Heritable gene repression through the action of a directed DNA methyltransferase at a chromosomal locus.

The ability to exogenously impose targeted epigenetic changes in the genome represents an attractive route for the simulation of genomic de novo epigenetic events characteristic of some diseases and for the study of their downstream effects and also provides a potential therapeutic approach for the heritable repression of selected genes. Here we demonstrate for the first time the ability of zinc finger peptides to deliver DNA cytosine methylation in vivo to a genomic integrated target promoter when expressed as fusions with a mutant prokaryotic DNA cytosine methyltransferase enzyme, thus mimicking cellular genomic de novo methylation events and allowing a direct analysis of the mechanics of de novo DNA methylation-mediated gene silencing at a genomic locus. We show that targeted methylation leads to gene silencing via the initiation of a repressive chromatin signature at the targeted genomic locus. This repression is maintained after the loss of targeted methyltransferase enzyme from the cell, confirming epigenetic maintenance purely through the action of cellular enzymes.
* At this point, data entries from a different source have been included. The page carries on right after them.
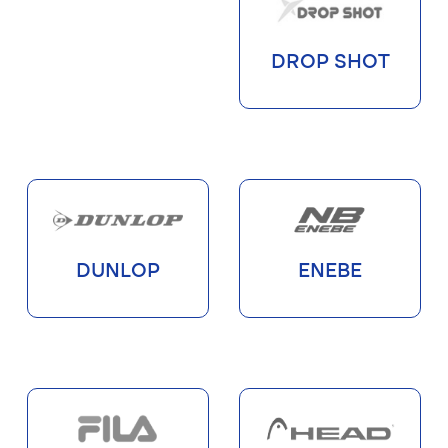
DROP SHOT
DUNLOP
ENEBE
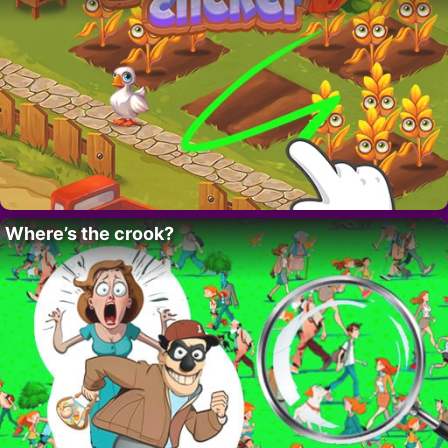
Where’s the crook?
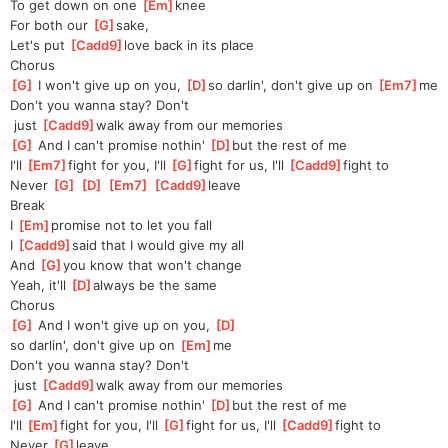
To get down on one 
[
Em
]
knee
For both our 
[
G
]
sake,
Let's put 
[
Cadd9
]
love back in its place
Chorus
[
G
]
 I won't give up on you, 
[
D
]
so darlin', don't give up on 
[
Em7
]
me
Don't you wanna stay? Don't
 just 
[
Cadd9
]
walk away from our memories
[
G
]
 And I can't promise nothin' 
[
D
]
but the rest of me
I'll 
[
Em7
]
fight for you, I'll 
[
G
]
fight for us, I'll 
[
Cadd9
]
fight to
Never 
[
G
]
[
D
]
[
Em7
]
[
Cadd9
]
leave
Break
I 
[
Em
]
p
romise not to let you fall
I 
[
Cadd9
]
said that I would give my all
And 
[
G
]
you know that won't change
Yeah, it'll 
[
D
]
always be the same
Chorus
[
G
]
 And I won't give up on you, 
[
D
]
so darlin', don't give up on 
[
Em
]
me
Don't you wanna stay? Don't
 just 
[
Cadd9
]
walk away from our memories
[
G
]
 And I can't promise nothin' 
[
D
]
but the rest of me
I'll 
[
Em
]
fight for you, I'll 
[
G
]
fight for us, I'll 
[
Cadd9
]
fight to
Never 
[
G
]
leave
The inherited DNA methylation pattern is restricted only to targeted sites, suggesting that the establishment of repressive chromatin structure does not drive further de novo DNA methylation in this system. As well as demonstrating the potential of these enzymes as tools for the exogenous, heritable control of cellular gene expression, this work also provides the most definitive confirmation to date for a transcriptionally repressive role for de novo DNA methylation in the cell and lends some weight to the hypothesis that the aberrant methylation associated with certain diseases may well be a cause rather than a consequence of transcriptional gene repression.